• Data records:
--*--

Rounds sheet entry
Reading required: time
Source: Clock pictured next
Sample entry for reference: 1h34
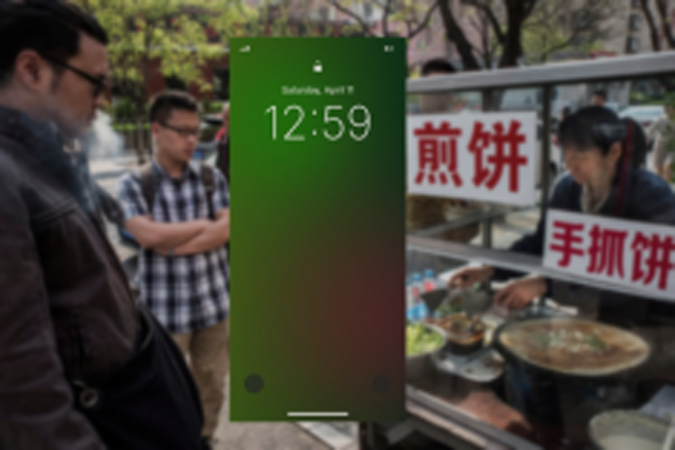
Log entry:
12h59
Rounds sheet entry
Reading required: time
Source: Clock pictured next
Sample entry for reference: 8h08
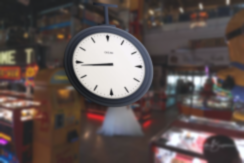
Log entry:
8h44
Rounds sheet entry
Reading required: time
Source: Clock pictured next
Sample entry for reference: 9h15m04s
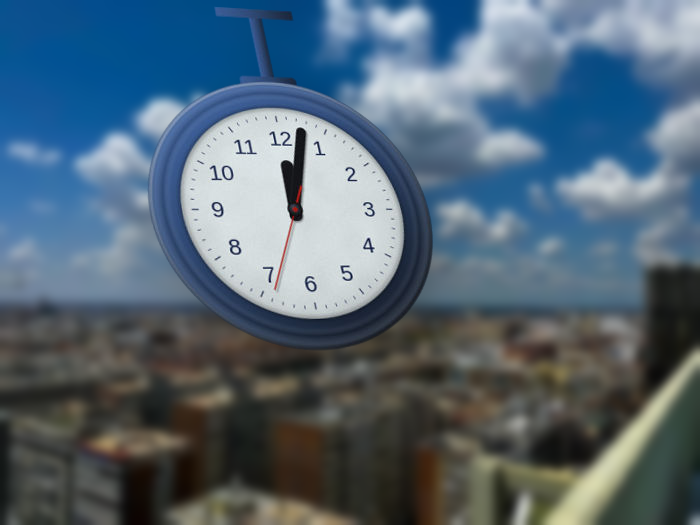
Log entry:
12h02m34s
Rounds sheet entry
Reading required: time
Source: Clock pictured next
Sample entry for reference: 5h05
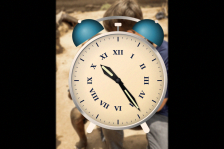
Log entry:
10h24
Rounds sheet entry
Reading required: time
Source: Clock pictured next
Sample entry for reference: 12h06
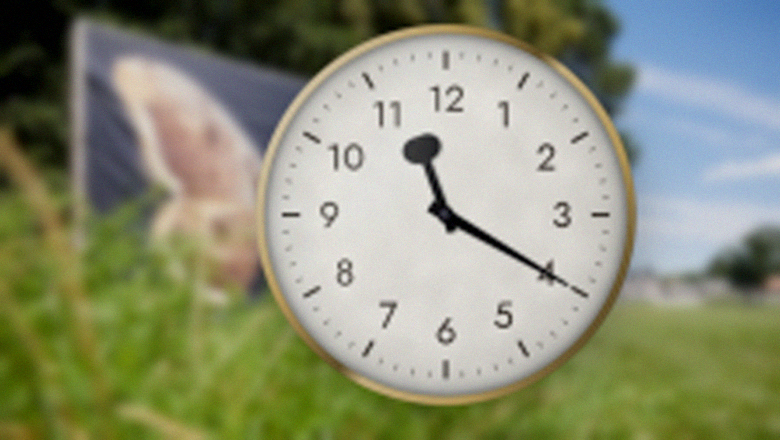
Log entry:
11h20
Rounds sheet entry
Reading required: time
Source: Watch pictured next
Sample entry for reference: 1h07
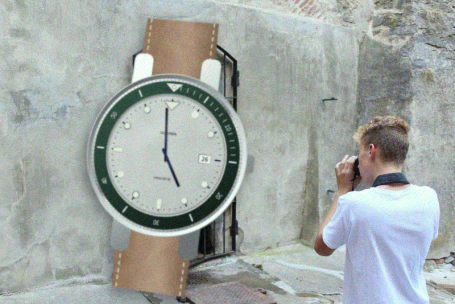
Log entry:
4h59
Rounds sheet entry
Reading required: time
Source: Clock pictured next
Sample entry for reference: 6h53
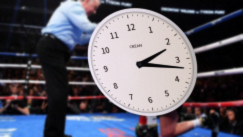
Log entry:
2h17
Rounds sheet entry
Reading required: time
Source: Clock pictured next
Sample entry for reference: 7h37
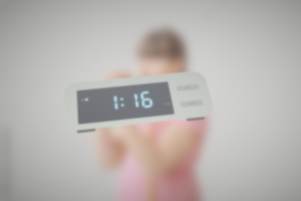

--*--

• Written task: Reproduce every line of the material above word for word, leaving out the pictures.

• Answer below:
Rounds sheet entry
Reading required: time
Source: Clock pictured next
Sample entry for reference: 1h34
Log entry:
12h59
Rounds sheet entry
Reading required: time
Source: Clock pictured next
Sample entry for reference: 8h08
Log entry:
8h44
Rounds sheet entry
Reading required: time
Source: Clock pictured next
Sample entry for reference: 9h15m04s
Log entry:
12h02m34s
Rounds sheet entry
Reading required: time
Source: Clock pictured next
Sample entry for reference: 5h05
Log entry:
10h24
Rounds sheet entry
Reading required: time
Source: Clock pictured next
Sample entry for reference: 12h06
Log entry:
11h20
Rounds sheet entry
Reading required: time
Source: Watch pictured next
Sample entry for reference: 1h07
Log entry:
4h59
Rounds sheet entry
Reading required: time
Source: Clock pictured next
Sample entry for reference: 6h53
Log entry:
2h17
Rounds sheet entry
Reading required: time
Source: Clock pictured next
Sample entry for reference: 7h37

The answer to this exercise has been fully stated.